Enter a dear dear friend who is much kinder to the earth than I. She said it reduce, reuse, recycle. Huh. Weird. She grew up here in Wisconsin. Maybe they had different little PSAs. And I dismissed it.
Well, one day we got to talking about stuff, and she said it again. Reduce, reuse, recycle. She continued on: the order is important. You do the first one first, and so on. You see, manufacturing items is a huge cost to the environment. Energy is used, meaning electricity and fossil fuels are spent; raw materials are used, meaning mined or cut down or drilled or whatever; the materials are then processed, which often takes a load of chemical reactions, so there are by products generated which are generally not Eco friendly; and there is transportation and packaging and warehousing and more transporting and and and.... So by the time it gets to you, the consumer, the worst what we do to the earth is done. Sure, tossing it in a landfill to not rot is a slap in the face, but simply recycling doesn't redeem that little yogurt cup in your hand. It's got a hell of a debt to pay off. And that doesn't even count the extra energy, chemicals, packaging, etc that t takes to turn the ten into something usable AGAIN. The recycling process is not as simple as sending all your pasta jars back to ragu to be refilled. They have to be broken down into usable components and reprocessed. And sometimes recycling has a worse chemical footprint because you have to get back to a raw material rather than starting there...
So back to the point: the order is key.
Reduce first. Consume less. But in bulk with less packaging or buy local with no packaging at all. Don't buy presliced or processed or packaged. All that handling costs the earth.
Next, reuse. Think. If you used every disposable item one time after its initial use, you would cut your consumption in half. I'll wait for that to sink in for you. 50% less across the board. Imagine what just that step would do for the earth. Makes you want to hang on to that plastic water bottle, doesn't it?
And finally, recycle. I'm not saying Dont recycle. We live in a world where packaging is almost inescapable. I can't buy underwear that isn't on 2 hangers and double plastic sealed for freshness. But before you just toss things in that green can in the garage, ask yourself if it is still useful, and rescue it if you can.
Okay, enough with the preachy and on to the practical. Here are a few RRR things I've done.
I (almost) never use plastic bags. I have a zillion little plastic containers that I use instead. And yes they require a quick rinse before reuse, but that's hardly the ecological impact of petroleum processing. I pack lunches with them, I store leftovers in the freezer, I put jewelry making supplies in them... I'm an equal opportunity container-er. And while I have my fair share of ziploc containers, do one better and save sour cream and yogurt containers to do the same thing. DISCLAIMER: not all plastics are safe for hot foods or microwave use. I transfer food when cold and reheat on a plate when using repurposed containers. This is important!!

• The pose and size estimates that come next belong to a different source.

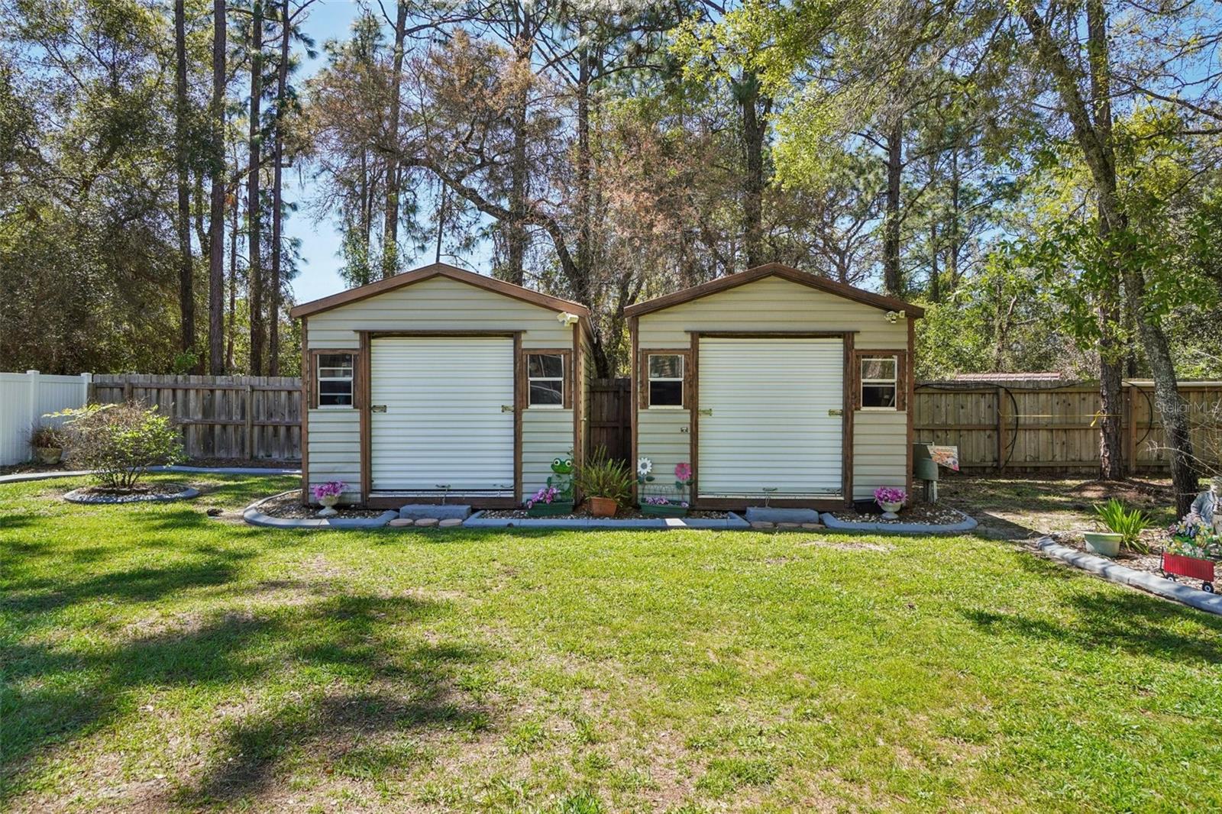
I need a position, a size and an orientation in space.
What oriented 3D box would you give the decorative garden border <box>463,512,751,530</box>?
[{"bbox_3d":[-0.050,1.314,8.660,3.240,0.090,0.700,0,1,0],"label":"decorative garden border"}]

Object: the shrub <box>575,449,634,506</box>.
[{"bbox_3d":[-0.074,0.832,8.920,0.660,0.650,0.600,0,1,0],"label":"shrub"}]

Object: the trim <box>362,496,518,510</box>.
[{"bbox_3d":[-2.150,1.216,9.470,1.910,0.170,0.060,0,1,0],"label":"trim"}]

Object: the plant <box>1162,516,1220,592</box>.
[{"bbox_3d":[4.410,1.100,5.640,0.250,0.540,0.390,0,1,-25],"label":"plant"}]

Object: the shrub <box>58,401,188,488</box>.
[{"bbox_3d":[-7.270,0.580,11.100,1.800,1.270,1.650,0,1,0],"label":"shrub"}]

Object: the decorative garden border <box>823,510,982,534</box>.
[{"bbox_3d":[3.300,1.314,8.720,1.680,0.090,1.100,0,1,0],"label":"decorative garden border"}]

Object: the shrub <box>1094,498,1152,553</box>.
[{"bbox_3d":[4.721,1.090,6.880,0.480,0.490,0.450,0,1,0],"label":"shrub"}]

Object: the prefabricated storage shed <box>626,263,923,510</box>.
[{"bbox_3d":[2.122,-0.296,11.529,3.740,3.110,4.300,0,1,2],"label":"prefabricated storage shed"}]

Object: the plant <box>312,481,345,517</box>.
[{"bbox_3d":[-3.380,1.095,8.950,0.380,0.410,0.350,0,1,0],"label":"plant"}]

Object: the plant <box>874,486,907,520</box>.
[{"bbox_3d":[3.255,1.118,8.700,0.360,0.380,0.360,0,1,0],"label":"plant"}]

I use old glass and plastic jars (labels removed) to store dry goods like rice, beans, lentils, quinoa, bulgur, and other weirdo foods so they stay fresh and I can have them out on my counter. I totally stole thus idea from "reuse first" girl. I love her. My kitchen has never been more organized. It's great for buying things from those big bulk hoppers at the store... Hint hint.
Buy in bulk instead of more packaged little things. I buy a vat of yogurt and put it in awesome little glass custard cups made by anchor hocking. Get stuff out if the aforementioned bulk bins instead of in jars or boxes or pouches. Buy the jug of juice and get a thermos. It's way cheaper that way, too. They charge you a convenience fee for all that marketing! I mean, packaging... Sorry bout that little slip... ;)
Use little plastic containers (and milk jugs with the top cut off) to start plants indoors, or for a kitchen herb garden. Wisconsin's growing season is like 6 days so many plants have to be started indoors and then transplanted. Poke Giles in the bottom, set them in their own lid, and voila you have a potted plant. Egg cartons work even better because you can just bury them in the soil and they break down. The downside is watering during the indoor phase gets... Tricky :)
Finally, I cloth diaper. Yeah yeah I know. I'm an incurable granola hippie type that doesn't live in the real world. Only I'm not. I am a stay at home mom and my kid doesn't have to go to day care, but more and more places are kosher with cloth. I assure you, it's MUCH cheaper than disposables and its not that hard to do. The diaper technology has come a LOOOONG way from our mother's and grandmother's diaper pin pricked, rubber pants wearing days. How about snaps, Velcro, and laminated diaper covers for starters? Okay enough soapboxing.
My point is, there are so many ways we can reuse what we have instead of consuming more. I'll admit, my post today was inspired by a book I am reading "7, an experimental mutiny against excess" by Jen Hatmaker. It's changing my life and I anticipate buying a copy for everyone I know. But today I started imaging a post-apocalyptic type world. What would I save if I knew there wasn't more just around the corner? Jars and lids and containers. Huge. Water? Not running down MY sink! Clothes? Only a few holes = stylish. The thing that got me the most revolves around my crafty nature. Would I EVER let a garment leave my hands without first stealing all the buttons? And the zippers?